Ritchi Bouanou représente la jeune génération dans ce concert de « légendes ». Hyarison est devenu en quelques années un groupe phare du kaneka, bien ancré dans son temps.
« Je ne fais pas du kaneka pour être une légende », précise d’emblée Ritchi Bouanou dont la présence le 12 novembre aux côtés des « géants » du genre a visiblement posé question. Sollicité par les organisateurs, il explique que « c’est un honneur pour nous de se joindre à tous ces grands noms » et une « belle manière de clore la période des accords », comme cela lui a été présenté.
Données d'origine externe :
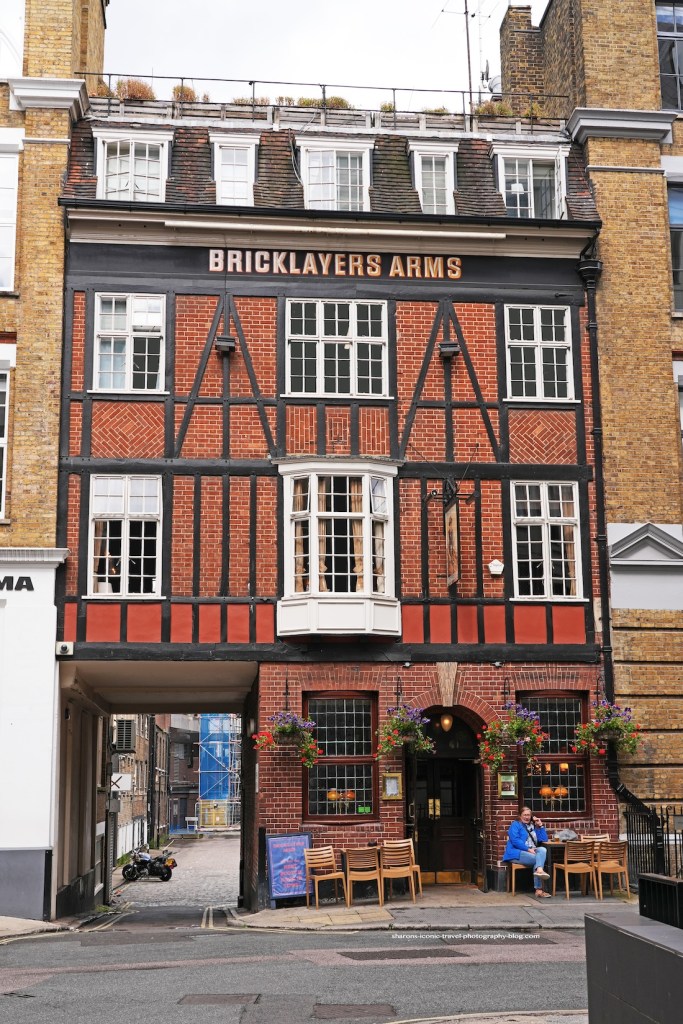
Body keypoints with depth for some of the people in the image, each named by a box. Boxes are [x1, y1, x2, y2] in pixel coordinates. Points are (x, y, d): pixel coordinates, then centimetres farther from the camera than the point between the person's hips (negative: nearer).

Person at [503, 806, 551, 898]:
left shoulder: (533, 826, 25)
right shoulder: (515, 825, 6)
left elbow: (544, 839, 19)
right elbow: (515, 840, -10)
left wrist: (540, 826, 10)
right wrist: (528, 849, -19)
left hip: (532, 852, 6)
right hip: (517, 853, -6)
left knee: (542, 850, -27)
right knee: (539, 859, -28)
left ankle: (539, 870, -51)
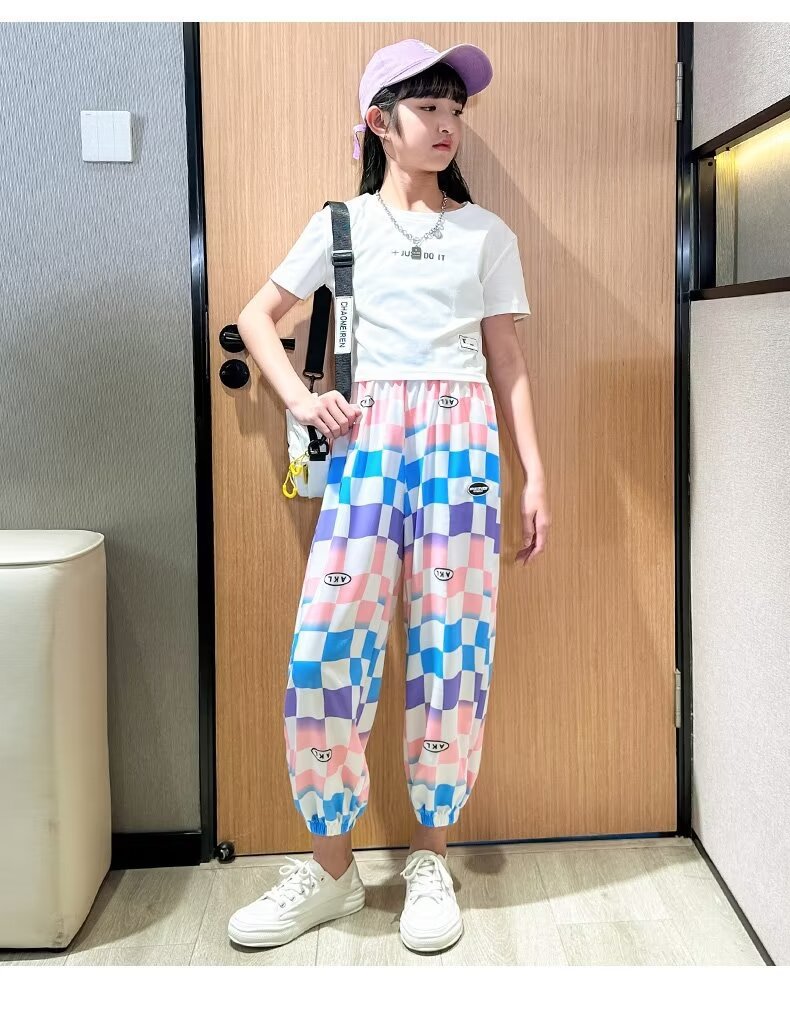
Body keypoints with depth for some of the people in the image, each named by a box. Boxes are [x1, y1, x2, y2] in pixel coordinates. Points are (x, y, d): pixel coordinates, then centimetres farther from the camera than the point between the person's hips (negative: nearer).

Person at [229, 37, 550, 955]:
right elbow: (256, 317, 15)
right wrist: (299, 398, -1)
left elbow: (507, 359, 11)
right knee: (326, 647, -7)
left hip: (461, 440, 1)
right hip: (367, 439, 0)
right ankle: (332, 864, 10)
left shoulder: (488, 233, 14)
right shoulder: (341, 224, 11)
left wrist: (534, 472, 4)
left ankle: (430, 859, 15)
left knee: (452, 646, -1)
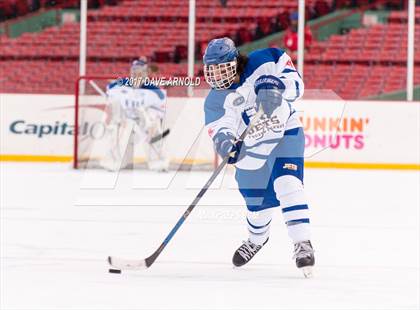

Mais pour Hyarison, la pratique du kaneka est avant tout un travail du quotidien pour « faire en sorte que le genre continue à vivre et faire connaître la culture du pays ».
ENGAGEMENT
Avant de se lancer en solo en 2016, le chanteur et musicien quadragénaire a fait ses classes avec Cada et Koulnoué Boys Band, le groupe de son père. Ce n’est pas l’unique explication de sa destinée. « Quand on est kanak et qu’on est dans ce pays, on ne peut pas ne pas aimer le kaneka ! »
L’amour de la musique est accolé à un engagement idéologique. « À Hienghène, on a été bercé par les valeurs de Jean-Marie Tjibaou, Jean-Pierre Djaïwé, etc. On ne peut pas ne pas être ancré dans un engagement, sous quelque forme que ce soit. » Les siens reposent sur la culture, le sport (notamment le handisport), la religion et la coutume. « Autant de vecteurs pour le vivre ensemble, le sentiment commun d’appartenance. »
Sachant que « le retour à la tradition est un mythe » comme le disait Tjibaou, il aime l’enraciner dans la modernité avec des textes percutants sur des thèmes actuels (ex : « Kanak d’appartement »). Au risque de déplaire. « Le titre « Oui ma belle Kanaky » a beaucoup dérangé certains loyalistes. Mais je ne suis pas là pour faire plaisir à tout le monde. »
Le son de Hyarison est également caractérisé par sa voix claire et des harmonies vocales de choristes féminines. Pour la musique, il rend hommage aux professeurs qui l’entourent, issus du département des musiques traditionnelles et de chants polyphoniques océaniens au sein du Conservatoire de musique (DMTCPO). « La modernité, c’est justement d’avoir des jeunes qui sont capables de pratiquer le kaneka. »
Désormais, « c’est un combat pacifique : nous contre les autres musiques. Les remix, c’est la tendance en ce moment. Moi, je le dénonce un peu parce que ces artistes-là ne sont pas dans la même recherche que nous. » Perdre ce lien serait perçu comme un échec, notamment en référence aux grands noms du kaneka qui se sont mobilisés en leur temps.